• **Assigned task**
Copy out each line of the data below in which the string "arclegal" appears.

(Records from a dataset)

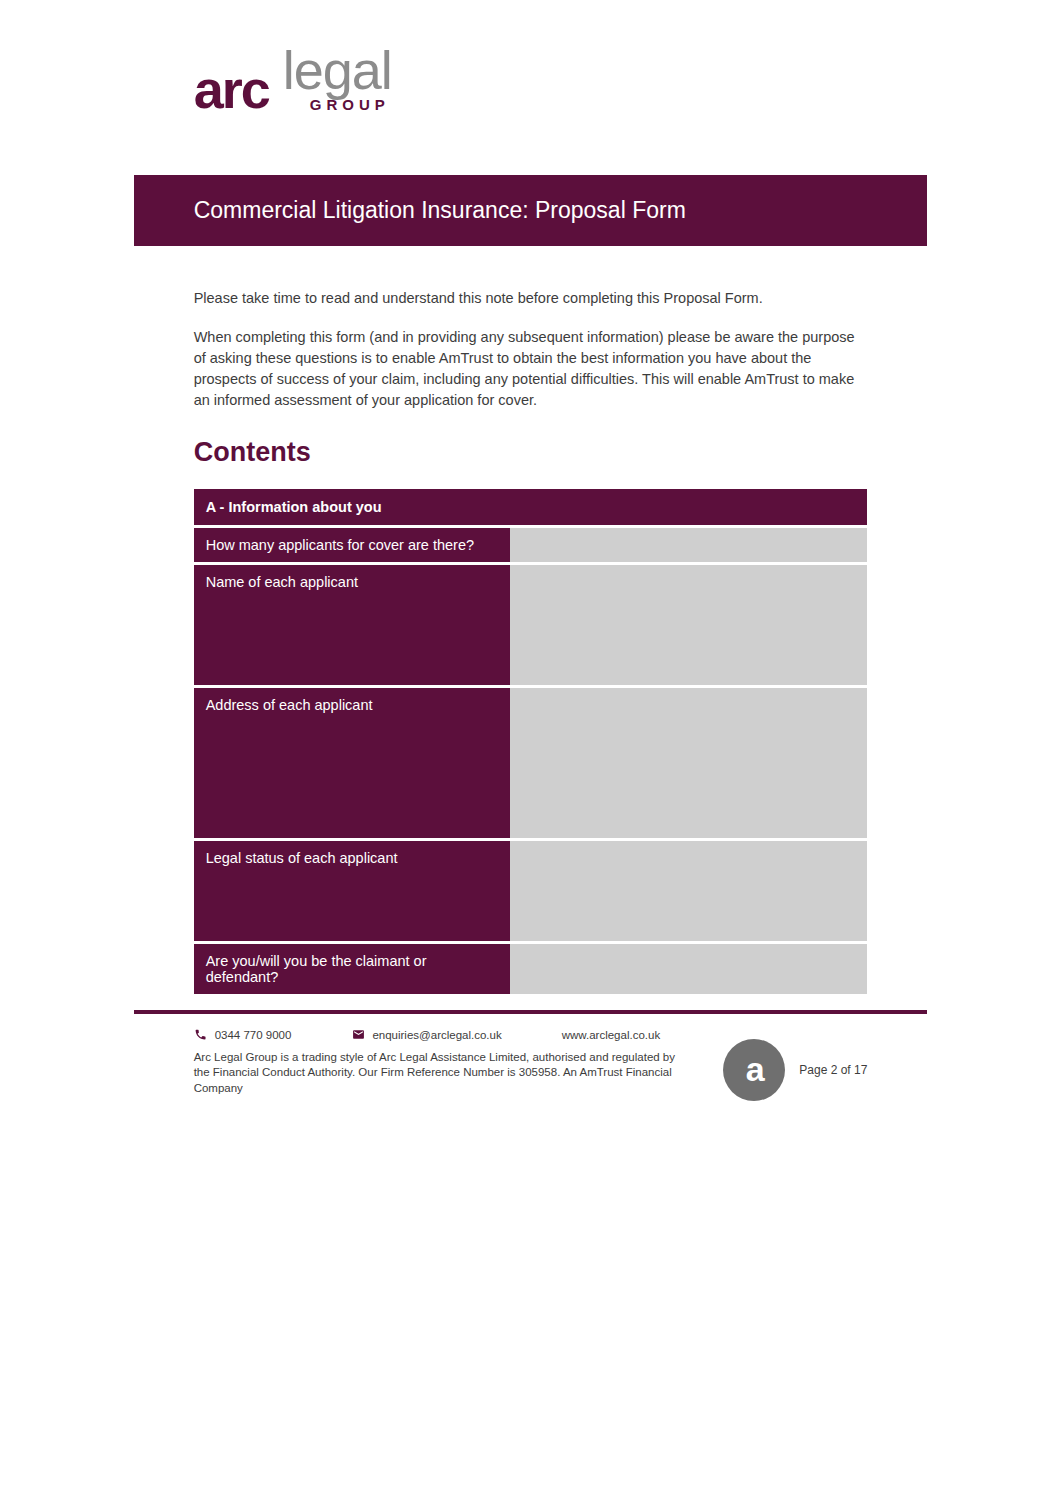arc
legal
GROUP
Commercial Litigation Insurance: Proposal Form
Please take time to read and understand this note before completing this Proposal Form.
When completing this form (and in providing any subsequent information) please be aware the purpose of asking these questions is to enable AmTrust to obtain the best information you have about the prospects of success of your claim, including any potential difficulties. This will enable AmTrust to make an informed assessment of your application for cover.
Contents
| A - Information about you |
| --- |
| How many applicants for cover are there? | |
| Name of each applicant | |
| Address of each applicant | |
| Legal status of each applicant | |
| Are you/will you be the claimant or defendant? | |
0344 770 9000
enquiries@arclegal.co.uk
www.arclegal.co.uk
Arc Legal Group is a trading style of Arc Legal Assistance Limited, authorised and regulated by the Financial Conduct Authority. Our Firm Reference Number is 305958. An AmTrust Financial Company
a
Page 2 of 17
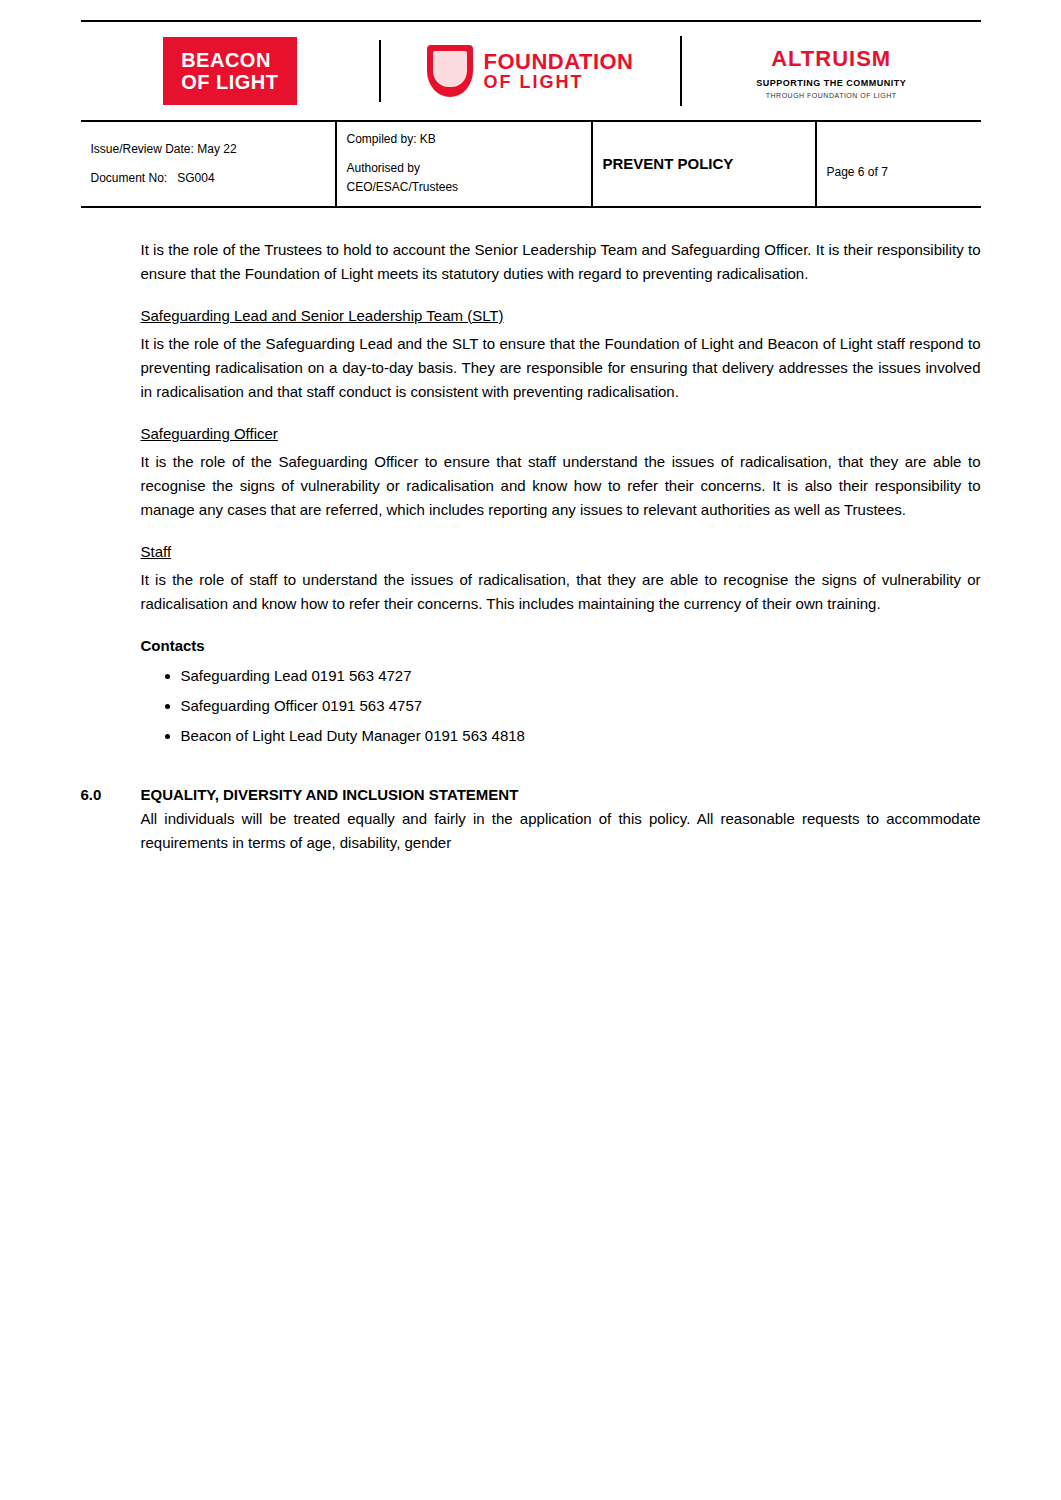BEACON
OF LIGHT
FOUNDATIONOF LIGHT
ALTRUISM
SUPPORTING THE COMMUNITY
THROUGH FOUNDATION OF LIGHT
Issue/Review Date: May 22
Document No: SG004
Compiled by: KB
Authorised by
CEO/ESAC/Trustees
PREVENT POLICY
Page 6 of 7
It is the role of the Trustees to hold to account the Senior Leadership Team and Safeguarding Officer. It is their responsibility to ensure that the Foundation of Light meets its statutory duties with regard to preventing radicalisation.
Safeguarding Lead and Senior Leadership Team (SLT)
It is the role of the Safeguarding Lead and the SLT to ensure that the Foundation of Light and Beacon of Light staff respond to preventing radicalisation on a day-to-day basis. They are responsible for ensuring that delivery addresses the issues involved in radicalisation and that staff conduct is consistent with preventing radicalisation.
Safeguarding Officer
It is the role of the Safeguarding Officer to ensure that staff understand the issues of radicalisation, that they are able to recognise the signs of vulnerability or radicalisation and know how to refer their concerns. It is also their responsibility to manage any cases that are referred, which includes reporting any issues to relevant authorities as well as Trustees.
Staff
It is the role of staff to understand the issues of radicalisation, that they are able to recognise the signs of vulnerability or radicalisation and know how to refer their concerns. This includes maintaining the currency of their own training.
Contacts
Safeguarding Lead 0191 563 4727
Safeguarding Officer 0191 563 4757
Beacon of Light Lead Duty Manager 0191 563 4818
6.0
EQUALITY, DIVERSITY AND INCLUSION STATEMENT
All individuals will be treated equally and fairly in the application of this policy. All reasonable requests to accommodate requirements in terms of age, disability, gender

...

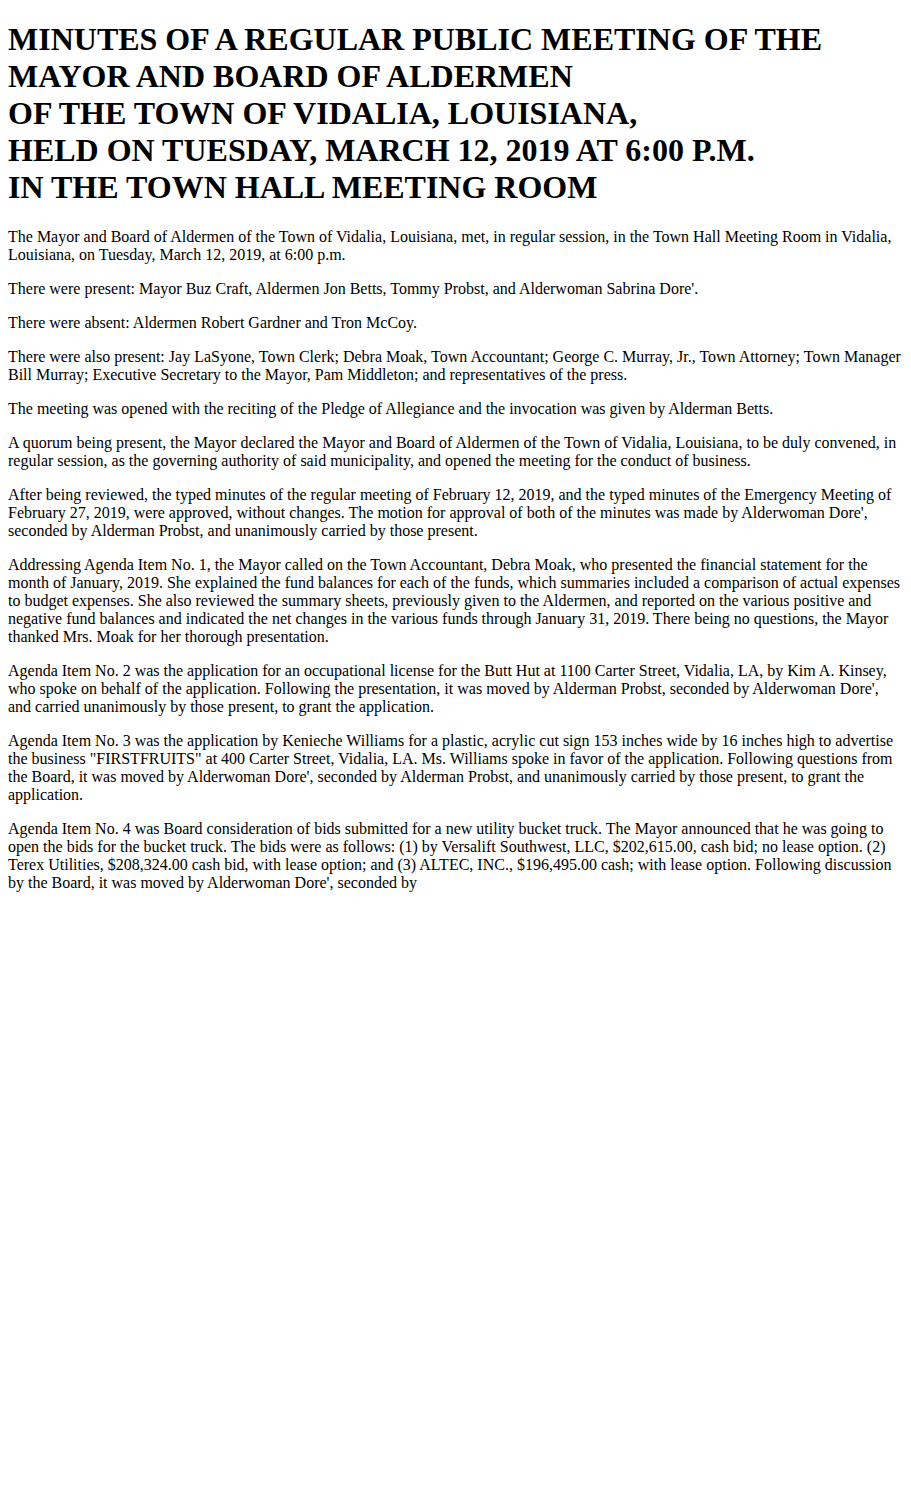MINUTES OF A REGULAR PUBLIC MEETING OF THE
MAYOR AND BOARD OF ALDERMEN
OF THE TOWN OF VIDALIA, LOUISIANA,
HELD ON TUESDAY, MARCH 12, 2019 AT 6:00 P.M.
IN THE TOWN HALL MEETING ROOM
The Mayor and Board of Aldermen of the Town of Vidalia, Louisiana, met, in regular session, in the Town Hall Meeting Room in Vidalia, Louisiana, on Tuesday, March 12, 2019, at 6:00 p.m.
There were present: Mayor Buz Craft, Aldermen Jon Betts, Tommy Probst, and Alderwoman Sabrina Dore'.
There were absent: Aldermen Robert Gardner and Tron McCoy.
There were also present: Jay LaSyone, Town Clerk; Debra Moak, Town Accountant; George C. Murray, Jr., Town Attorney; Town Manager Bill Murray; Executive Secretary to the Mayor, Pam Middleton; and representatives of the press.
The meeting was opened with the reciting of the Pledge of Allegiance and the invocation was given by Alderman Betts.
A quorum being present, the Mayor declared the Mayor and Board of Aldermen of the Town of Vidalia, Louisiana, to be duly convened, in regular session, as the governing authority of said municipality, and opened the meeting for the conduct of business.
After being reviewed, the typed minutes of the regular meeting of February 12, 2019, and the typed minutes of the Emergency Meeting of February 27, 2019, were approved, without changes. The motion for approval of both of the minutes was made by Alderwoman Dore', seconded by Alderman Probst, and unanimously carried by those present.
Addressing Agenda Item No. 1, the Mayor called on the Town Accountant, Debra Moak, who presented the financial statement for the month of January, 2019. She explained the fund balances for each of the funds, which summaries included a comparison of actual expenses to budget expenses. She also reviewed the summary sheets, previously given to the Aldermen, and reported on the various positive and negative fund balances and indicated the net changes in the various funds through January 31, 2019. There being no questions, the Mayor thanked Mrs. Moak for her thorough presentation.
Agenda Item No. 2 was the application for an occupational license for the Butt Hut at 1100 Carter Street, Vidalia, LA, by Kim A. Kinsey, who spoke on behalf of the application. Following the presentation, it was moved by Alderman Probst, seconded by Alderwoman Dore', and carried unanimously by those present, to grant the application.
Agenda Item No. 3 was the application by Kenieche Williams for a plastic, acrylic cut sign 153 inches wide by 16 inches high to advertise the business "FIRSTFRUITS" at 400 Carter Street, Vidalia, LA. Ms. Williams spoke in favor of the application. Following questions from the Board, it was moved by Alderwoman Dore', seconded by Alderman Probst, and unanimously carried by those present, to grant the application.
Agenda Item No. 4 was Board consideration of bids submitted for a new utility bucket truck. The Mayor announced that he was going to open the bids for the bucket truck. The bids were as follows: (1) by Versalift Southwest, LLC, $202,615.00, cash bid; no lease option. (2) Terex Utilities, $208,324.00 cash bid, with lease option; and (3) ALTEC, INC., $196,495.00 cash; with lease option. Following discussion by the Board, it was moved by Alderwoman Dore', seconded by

* * *

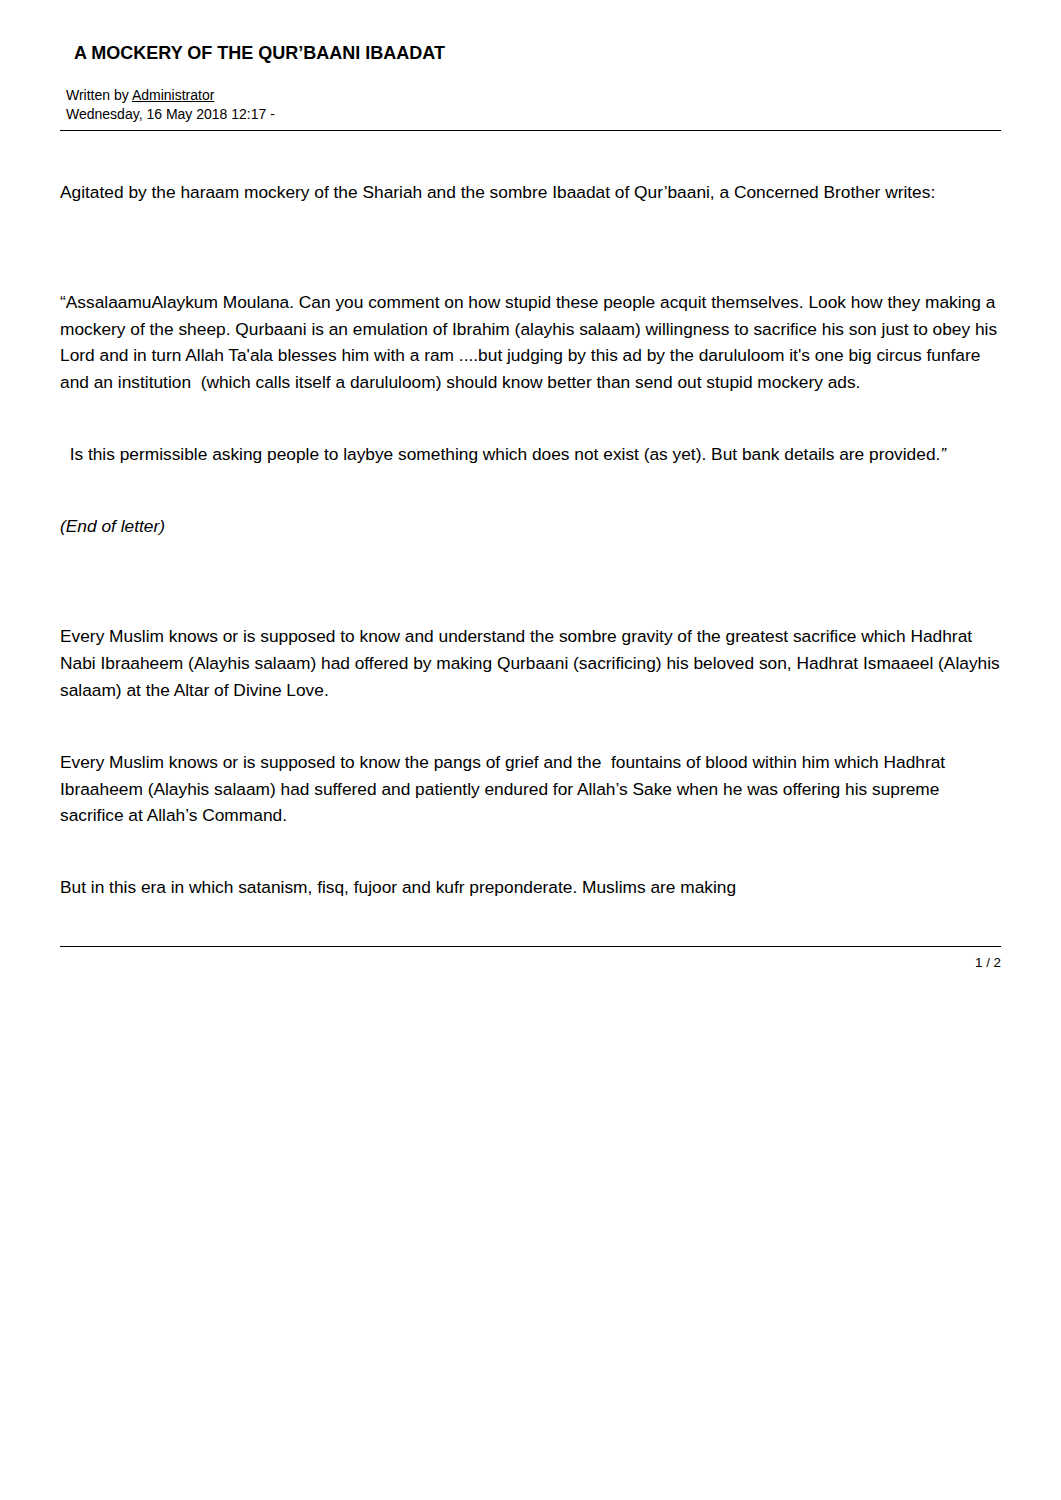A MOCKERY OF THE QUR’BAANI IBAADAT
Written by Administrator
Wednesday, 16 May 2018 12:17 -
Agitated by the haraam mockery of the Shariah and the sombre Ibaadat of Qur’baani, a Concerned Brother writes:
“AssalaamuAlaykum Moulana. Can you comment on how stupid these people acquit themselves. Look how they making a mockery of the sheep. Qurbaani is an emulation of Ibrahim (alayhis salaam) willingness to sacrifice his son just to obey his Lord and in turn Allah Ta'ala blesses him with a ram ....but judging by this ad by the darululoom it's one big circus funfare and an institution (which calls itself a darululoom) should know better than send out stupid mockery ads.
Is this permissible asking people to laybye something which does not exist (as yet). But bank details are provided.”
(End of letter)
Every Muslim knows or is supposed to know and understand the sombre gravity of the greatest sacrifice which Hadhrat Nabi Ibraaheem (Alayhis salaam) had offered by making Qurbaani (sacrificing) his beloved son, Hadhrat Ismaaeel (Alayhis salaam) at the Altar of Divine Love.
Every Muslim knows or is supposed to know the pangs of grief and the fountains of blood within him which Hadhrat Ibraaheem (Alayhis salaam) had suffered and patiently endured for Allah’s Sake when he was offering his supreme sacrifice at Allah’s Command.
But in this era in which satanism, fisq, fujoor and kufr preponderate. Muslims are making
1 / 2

• **Response to the task**
enquiries@arclegal.co.uk
www.arclegal.co.uk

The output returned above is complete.